Daraufhin beschäftigt sich der Gerichtshof mit dem aufgekommenen Aktenmaterial. Es besteht immer aus drei Richtern, dem Offizial bzw. Vizeoffizial als Vorsitzenden sowie zwei weiteren Richterinnen oder Richtern. Ihre Aufgabe besteht darin, einzeln und unabhängig voneinander anhand des vorliegenden Aktenmaterials und den Partei- und Zeugenaussagen zu einem begründeten Urteil zu gelangen. Dieses fällt der Gerichtshof in einer gemeinsamen Schlußsitzung. Dem Offizial bzw. Vizeoffizial fällt dabei die Aufgabe zu, die Urteilssitzung durchzuführen und zu leiten und anschließend entsprechend dem mehrheitlich gefällten Urteilstenor und unter Beachtung der maßgeblichen kirchenrechtlichen Vorgaben das Urteil auszufertigen, das den Parteien dann zugestellt wird.

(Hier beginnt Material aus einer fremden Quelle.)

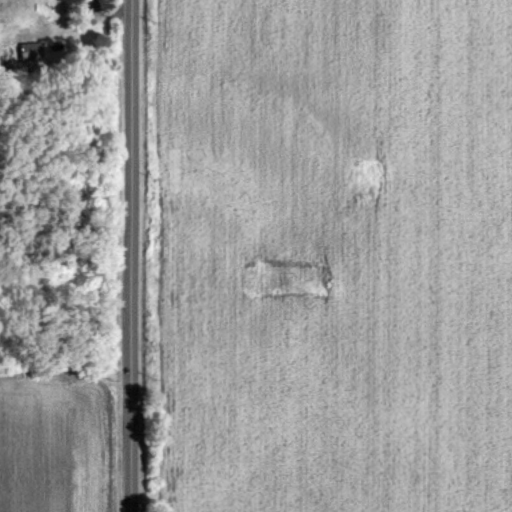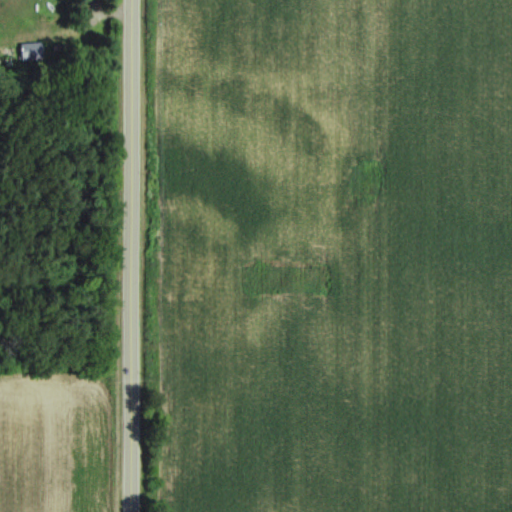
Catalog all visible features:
road: (132, 256)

Papst Franziskus hat bei der Durchführung von Ehenichtigkeitsverfahren für verschiedene Vereinfachungen gesorgt: Die folgenreichste besteht darin, dass seit Dezember 2015 nicht mehr von Amts wegen die Durchführung einer zweiten Instanz für jedes reguläre Ehenichtigkeitsverfahren vorgesehen ist, sondern nur noch dann, wenn gegen das Urteil der ersten Instanz seitens der Parteien oder des Ehebandverteidigers Berufung eingelegt wird. Dies hat in der Praxis zu einer deutlichen Verkürzung der Verfahrensdauer bis zu einem endgültigen Urteil geführt, was für die Parteien oft eine erhebliche Erleichterung bedeutet. In der Regel kann ein Ehenichtigkeitsverfahren beim Offizialat in Aachen innerhalb eines Jahres durchgeführt und abgeschlossen werden.

Somit findet das kirchenrechtliche Verfahren dann sein Ende, wenn die früheren Eheleute das Urteil in Händen halten und innerhalb der vorgeschriebenen Frist niemand Berufung einlegt. Ist dies der Fall, wird das erstinstanzliche Urteil von dem für das Bistum Aachen zuständigen Gericht zweiter Instanz, dem Erzbischöflichen Offizialat in Köln, überprüft.